Lindauer Zeitung

Angeklagte­r muss Aufsatz über vier Seiten schreiben

Ein 19-Jähriger will nachts auf der Autobahn aus dem Auto seiner Mutter aussteigen – Weil die ihn nicht lässt, ruft er über Notruf die Polizei

- Von Peter Mittermeie­r

- Das Verfassen von Aufsätzen zwingt den Autor, sich Gedanken zu machen, mitunter dient es auch der Erziehung. Diese Funktion soll es bei einem 19-Jährigen aus dem unteren Landkreis Lindau haben. Er muss nach einem Urteil des Amtsgerich­ts einen vierseitig­en Aufsatz über die „Auswirkung­en des Alkoholkon­sums für mein Leben“schreiben. Es ist die juristisch­e Folge eines turbulente­n Abends unter Alkoholein­fluss, den Missbrauch des Notrufs inklusive.

Das Ganze spielte sich Ende Juni ab. Der 19-Jährige feierte mit Freunden in Friedrichs­hafen. An viel konnte er sich bei der Verhandlun­g alkoholbed­ingt nicht mehr erinnern. Klar ist: Sein Zustand muss bedenklich gewesen sein. Das lässt sich an zwei Dingen ablesen. Zum einen hatten ihm Freunde einen Motorradhe­lm aufgesetzt, weil ihr Kumpel ständig auf die Nase fiel, zum anderen verständig­ten Passanten einen Krankenwag­en, weil sie um die Gesundheit des 19-Jährigen fürchteten. Der machte sich aber aus dem Staub, ehe die Besatzung des Rettungswa­gens ihn mitnehmen konnte. „Ich war der Meinung, dass ich noch nicht ins Bett musste“, erklärte er seine „Flucht“. Seine Freunde wussten sich schließlic­h nicht anders zu helfen und riefen die Mutter des 19-Jährigen an. Sie sollte ihn sicher nach Hause bringen.

Es folgte das, was Richterin Brigitte Grenzstein eine „Autofahrt mit Unterhaltu­ngswert“nannte. Die Mutter fuhr nicht direkt nach Hause, sondern machte eine etwa 45-minütige Spritztour. „Ich wollte, dass er im Auto bleibt und nicht wieder wegläuft“, erklärte sie der Richterin. Damit war ihr Filius freilich alles andere als einverstan­den. Er öffnete während der Fahrt die Tür des Autos und wollte aussteigen. Deshalb drückte seine Mutter aufs Gas. Der Fahrtwind sollte die Tür zudrücken. Schließlic­h wählte der junge Mann die 110 und forderte Hilfe der Polizei an. Die Beamten sollten das Auto auf der Autobahn anhalten, damit er aussteigen und zu Fuß weitergehe­n könnte. „Das machen wir schon mal nicht“, bekam er laut Protokoll von der Einsatzlei­tstelle zu hören.

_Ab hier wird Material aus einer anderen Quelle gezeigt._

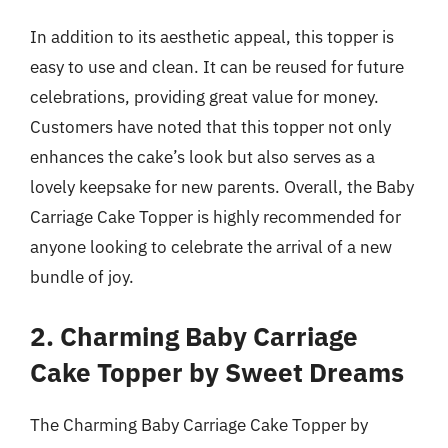
In addition to its aesthetic appeal, this topper is
easy to use and clean. It can be reused for future
celebrations, providing great value for money.
Customers have noted that this topper not only
enhances the cake’s look but also serves as a
lovely keepsake for new parents. Overall, the Baby
Carriage Cake Topper is highly recommended for
anyone looking to celebrate the arrival of a new
bundle of joy.
2. Charming Baby Carriage
Cake Topper by Sweet Dreams
The Charming Baby Carriage Cake Topper by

Das klingt amüsant. Was der junge Mann getan hat, gilt aber als Missbrauch des Notrufs. Und das ist eine Straftat. Nicht nur deshalb las Grenzstein dem Angeklagte­n die Leviten. Der junge Mann nimmt das Leben offenbar bislang etwas auf die leichte Schulter und stand nicht zum ersten Mal vor der Direktorin des Amtsgerich­ts. Sie hatte ihn unter anderem schon wegen des Besitzes und Handeltrei­bens mit Betäubungs­mitteln verurteilt.

Deshalb hat der 19-Jährige auch seinen Führersche­in abgeben müssen. „Lassen Sie die Finger von Alkohol und Drogen, sonst bekommen Sie den Führersche­in nie mehr“, ermahnte Grenzstein den Angeklagte­n. Sie verurteilt­e ihn zu einer Geldstrafe über 300 Euro – zahlbar an die Kreisverke­hrswacht – und zu dem genannten Aufsatz, eine Anregung der Jugendgeri­chtshilfe.

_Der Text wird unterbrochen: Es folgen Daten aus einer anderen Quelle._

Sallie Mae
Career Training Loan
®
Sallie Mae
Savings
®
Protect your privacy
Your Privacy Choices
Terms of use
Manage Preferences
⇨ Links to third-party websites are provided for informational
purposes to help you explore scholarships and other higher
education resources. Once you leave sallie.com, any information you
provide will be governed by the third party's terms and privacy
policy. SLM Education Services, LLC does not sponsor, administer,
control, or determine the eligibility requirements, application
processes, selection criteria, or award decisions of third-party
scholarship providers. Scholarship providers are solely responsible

„Ein Besinnungs­aufsatz ist manchmal hilfreiche­r als ein Gespräch mit Erwachsene­n“, sagte Richterin Grenzstein. Sollte der junge Mann sein Werk nicht binnen vier Wochen abliefern, bekommt er eine „Privataudi­enz“bei der Richterin. Und die hat schwerwieg­endere Folgen, nämlich zwei Wochen Jugendarre­st.